### [Activity]
Edit the records from the line containing "Follow every image" up to and including the line containing "-0.000945, 0.692556, 0.767554]]", and give only those lines back with "top-left" changed to "upper-left" and nothing else altered.

### [Records for this task]
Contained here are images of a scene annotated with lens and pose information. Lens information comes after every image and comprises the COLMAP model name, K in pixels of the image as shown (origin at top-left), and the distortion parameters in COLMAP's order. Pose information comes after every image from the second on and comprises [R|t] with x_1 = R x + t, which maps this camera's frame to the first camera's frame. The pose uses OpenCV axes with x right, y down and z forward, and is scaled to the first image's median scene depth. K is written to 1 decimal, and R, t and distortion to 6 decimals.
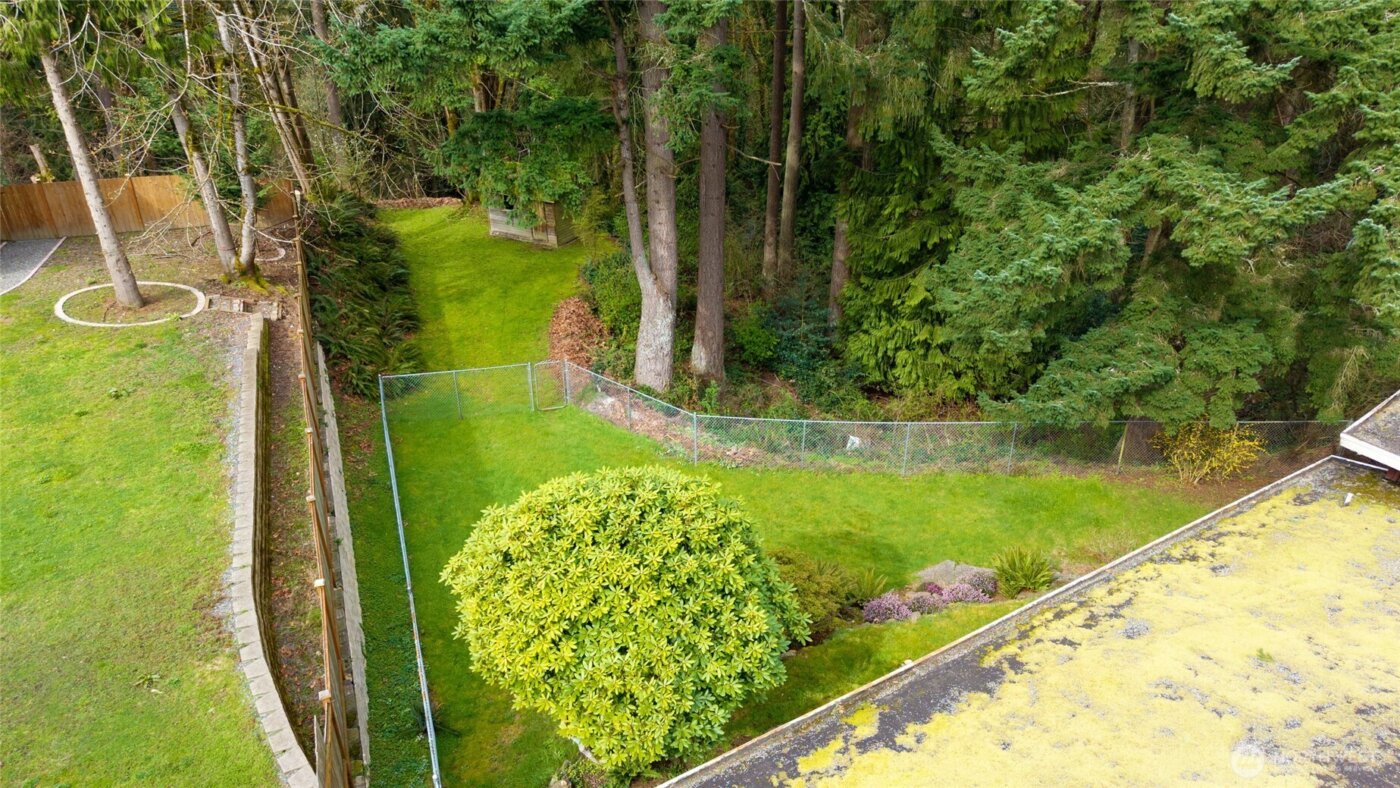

---

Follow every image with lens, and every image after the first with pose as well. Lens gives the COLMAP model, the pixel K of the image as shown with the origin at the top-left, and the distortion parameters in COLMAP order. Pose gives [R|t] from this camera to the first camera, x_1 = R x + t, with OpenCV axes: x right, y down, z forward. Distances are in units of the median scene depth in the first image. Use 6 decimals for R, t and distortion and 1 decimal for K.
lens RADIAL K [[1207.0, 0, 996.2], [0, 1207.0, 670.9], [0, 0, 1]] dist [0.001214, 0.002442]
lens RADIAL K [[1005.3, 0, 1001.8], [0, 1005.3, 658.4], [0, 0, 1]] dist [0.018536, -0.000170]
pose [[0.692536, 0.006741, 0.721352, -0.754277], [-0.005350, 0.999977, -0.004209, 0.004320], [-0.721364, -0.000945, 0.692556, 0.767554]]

### [Output]
Follow every image with lens, and every image after the first with pose as well. Lens gives the COLMAP model, the pixel K of the image as shown with the origin at the upper-left, and the distortion parameters in COLMAP order. Pose gives [R|t] from this camera to the first camera, x_1 = R x + t, with OpenCV axes: x right, y down, z forward. Distances are in units of the median scene depth in the first image. Use 6 decimals for R, t and distortion and 1 decimal for K.
lens RADIAL K [[1207.0, 0, 996.2], [0, 1207.0, 670.9], [0, 0, 1]] dist [0.001214, 0.002442]
lens RADIAL K [[1005.3, 0, 1001.8], [0, 1005.3, 658.4], [0, 0, 1]] dist [0.018536, -0.000170]
pose [[0.692536, 0.006741, 0.721352, -0.754277], [-0.005350, 0.999977, -0.004209, 0.004320], [-0.721364, -0.000945, 0.692556, 0.767554]]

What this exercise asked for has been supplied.